The Shore Leave robot world attacks Bones again. The Caretaker Keeper, last of his race, has died, and the entertainment machines are running amok.

The thought-duplicator machine is apparently tired of its servile role. It takes Uhura hostage against the "sky-machine" coming to its aid. Enterprise does not rush to do this, but DOES begin to work against its meatbag 'slaves'- transporter, hangar doors, and gravity fail.

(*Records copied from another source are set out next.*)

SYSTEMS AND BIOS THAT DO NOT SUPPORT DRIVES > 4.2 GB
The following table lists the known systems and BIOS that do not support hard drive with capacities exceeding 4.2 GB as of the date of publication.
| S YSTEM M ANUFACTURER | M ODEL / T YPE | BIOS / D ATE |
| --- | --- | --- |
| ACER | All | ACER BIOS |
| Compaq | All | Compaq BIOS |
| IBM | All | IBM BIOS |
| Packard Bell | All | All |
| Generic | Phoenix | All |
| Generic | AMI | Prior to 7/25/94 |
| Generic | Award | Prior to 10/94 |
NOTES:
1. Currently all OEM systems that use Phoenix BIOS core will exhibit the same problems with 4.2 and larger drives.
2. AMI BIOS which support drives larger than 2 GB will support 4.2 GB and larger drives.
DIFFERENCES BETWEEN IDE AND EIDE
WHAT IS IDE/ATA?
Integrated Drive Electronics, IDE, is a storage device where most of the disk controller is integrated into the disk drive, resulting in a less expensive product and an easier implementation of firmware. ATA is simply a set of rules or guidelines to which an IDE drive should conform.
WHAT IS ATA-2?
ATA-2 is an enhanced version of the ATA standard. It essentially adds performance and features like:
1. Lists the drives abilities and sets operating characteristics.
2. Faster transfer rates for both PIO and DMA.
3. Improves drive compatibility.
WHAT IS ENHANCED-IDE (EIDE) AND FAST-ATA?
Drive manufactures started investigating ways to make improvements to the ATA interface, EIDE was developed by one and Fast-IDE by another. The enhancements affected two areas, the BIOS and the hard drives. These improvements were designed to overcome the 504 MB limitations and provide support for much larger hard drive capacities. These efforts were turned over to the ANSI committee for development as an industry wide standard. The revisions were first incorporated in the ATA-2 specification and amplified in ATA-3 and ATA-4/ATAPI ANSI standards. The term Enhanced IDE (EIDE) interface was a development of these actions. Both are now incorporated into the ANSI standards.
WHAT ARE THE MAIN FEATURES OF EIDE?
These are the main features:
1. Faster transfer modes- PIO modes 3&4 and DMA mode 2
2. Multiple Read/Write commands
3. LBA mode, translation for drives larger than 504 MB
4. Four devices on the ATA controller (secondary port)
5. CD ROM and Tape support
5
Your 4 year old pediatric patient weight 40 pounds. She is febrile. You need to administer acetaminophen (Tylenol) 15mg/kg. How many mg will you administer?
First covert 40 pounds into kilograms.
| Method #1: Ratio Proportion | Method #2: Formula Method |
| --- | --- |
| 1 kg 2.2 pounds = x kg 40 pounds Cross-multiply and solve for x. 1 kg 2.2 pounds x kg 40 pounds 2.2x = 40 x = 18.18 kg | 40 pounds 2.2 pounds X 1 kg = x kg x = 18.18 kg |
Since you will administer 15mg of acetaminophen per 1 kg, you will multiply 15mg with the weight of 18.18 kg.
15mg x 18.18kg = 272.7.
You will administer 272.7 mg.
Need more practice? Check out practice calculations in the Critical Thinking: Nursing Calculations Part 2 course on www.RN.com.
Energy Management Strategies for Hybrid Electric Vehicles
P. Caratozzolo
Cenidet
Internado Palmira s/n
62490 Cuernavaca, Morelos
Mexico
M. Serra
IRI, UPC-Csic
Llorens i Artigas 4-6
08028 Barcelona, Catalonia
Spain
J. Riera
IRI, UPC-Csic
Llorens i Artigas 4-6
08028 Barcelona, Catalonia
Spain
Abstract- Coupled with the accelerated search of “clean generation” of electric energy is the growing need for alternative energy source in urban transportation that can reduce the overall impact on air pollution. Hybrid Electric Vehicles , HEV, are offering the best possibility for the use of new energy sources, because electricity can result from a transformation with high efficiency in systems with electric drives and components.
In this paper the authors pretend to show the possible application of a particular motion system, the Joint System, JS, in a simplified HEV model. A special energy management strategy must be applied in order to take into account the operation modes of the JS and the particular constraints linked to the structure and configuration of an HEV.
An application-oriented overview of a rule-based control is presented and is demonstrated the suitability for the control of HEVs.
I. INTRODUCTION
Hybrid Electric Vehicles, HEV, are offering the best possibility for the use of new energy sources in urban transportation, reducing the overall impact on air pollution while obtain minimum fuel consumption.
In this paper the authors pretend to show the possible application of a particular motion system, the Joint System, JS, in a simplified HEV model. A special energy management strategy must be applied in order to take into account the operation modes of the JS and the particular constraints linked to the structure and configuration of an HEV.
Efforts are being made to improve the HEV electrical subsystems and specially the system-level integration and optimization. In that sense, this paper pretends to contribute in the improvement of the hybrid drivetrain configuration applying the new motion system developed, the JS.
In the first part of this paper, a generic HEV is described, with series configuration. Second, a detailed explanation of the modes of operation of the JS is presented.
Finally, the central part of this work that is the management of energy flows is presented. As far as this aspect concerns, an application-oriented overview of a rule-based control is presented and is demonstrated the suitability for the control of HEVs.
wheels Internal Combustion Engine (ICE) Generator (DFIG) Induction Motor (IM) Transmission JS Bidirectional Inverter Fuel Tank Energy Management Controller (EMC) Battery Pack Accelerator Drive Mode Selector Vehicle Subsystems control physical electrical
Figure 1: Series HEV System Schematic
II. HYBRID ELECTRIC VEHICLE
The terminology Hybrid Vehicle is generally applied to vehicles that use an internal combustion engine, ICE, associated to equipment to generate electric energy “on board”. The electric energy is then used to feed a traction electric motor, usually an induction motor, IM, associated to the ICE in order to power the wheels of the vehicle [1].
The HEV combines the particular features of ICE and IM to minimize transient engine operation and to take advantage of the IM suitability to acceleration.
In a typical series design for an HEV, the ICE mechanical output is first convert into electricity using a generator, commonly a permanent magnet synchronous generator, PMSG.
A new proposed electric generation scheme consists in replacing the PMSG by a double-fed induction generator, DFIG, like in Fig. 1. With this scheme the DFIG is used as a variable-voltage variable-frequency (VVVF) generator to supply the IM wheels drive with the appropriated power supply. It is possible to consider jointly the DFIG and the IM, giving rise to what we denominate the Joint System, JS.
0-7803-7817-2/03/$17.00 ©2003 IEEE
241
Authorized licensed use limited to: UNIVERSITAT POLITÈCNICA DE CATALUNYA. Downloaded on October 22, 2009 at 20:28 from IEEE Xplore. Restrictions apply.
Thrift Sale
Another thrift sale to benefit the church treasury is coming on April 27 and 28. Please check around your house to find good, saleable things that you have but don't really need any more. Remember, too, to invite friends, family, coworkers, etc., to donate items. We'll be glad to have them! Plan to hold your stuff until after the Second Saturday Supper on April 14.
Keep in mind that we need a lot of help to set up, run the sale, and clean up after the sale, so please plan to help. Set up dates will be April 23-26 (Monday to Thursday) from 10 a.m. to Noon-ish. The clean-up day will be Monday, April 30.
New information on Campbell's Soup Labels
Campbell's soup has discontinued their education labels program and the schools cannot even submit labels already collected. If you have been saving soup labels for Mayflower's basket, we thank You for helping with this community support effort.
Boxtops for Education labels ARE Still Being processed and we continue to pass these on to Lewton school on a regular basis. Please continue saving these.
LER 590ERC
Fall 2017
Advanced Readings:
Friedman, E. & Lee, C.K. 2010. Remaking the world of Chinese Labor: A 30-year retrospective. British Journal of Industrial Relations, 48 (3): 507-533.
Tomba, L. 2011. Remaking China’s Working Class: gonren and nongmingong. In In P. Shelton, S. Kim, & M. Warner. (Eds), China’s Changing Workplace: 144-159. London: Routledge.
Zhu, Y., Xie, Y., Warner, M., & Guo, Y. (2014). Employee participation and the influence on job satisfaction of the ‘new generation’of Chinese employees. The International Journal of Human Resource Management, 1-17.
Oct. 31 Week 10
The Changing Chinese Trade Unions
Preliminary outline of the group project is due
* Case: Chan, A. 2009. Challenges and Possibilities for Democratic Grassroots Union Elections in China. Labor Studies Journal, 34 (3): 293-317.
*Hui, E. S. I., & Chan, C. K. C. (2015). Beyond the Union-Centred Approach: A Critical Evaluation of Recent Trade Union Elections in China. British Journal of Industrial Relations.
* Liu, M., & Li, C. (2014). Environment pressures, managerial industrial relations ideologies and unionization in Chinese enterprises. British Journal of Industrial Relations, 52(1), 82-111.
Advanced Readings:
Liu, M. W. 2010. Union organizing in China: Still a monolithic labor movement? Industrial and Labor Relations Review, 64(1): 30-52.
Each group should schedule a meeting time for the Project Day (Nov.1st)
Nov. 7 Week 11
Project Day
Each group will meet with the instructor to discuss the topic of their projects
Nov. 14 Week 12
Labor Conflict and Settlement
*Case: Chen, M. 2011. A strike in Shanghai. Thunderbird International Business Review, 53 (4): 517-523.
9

This was probably the Shore Leave computer, though. If the Enterprise wanted them dead, they'd be burning up in the atmosphere before I finished typing this senten-

Nobody admits to thinking of purple pterodactyls with the insidious screech of a Phylosian Swooper, or a giant orange house cat (Lt. M'Ress' relative?) but they soon arrive to menace the rescue party nonetheless. Fortunate, perhaps, that no one thinks of the Stay Puft Marshmallow Man.

Bones dopes Spock to trick the machines into taking him below for healing.

The entertainment computer has served for eons and grown in intelligence and need. It feels imprisoned and wants to meet other computers. Then it plans to rule the galaxy. (I guess on hedonism world it never met anyone who thought small or used the phrase 'don't bite off more than you can chew').

"No one rules the galaxy," Kirk explains. "Men and machines co-exist, each helping the other."

This is a wise spin to put on things. And since this computer can read thoughts the Captain may actually mean what he says (despite the number of computer tyrants Kirk has personally destroyed).

Uhura urges it to cherish its ability to entertain others: the galaxy will beat a path HERE.

It works. And NOBODY had to explode anybody.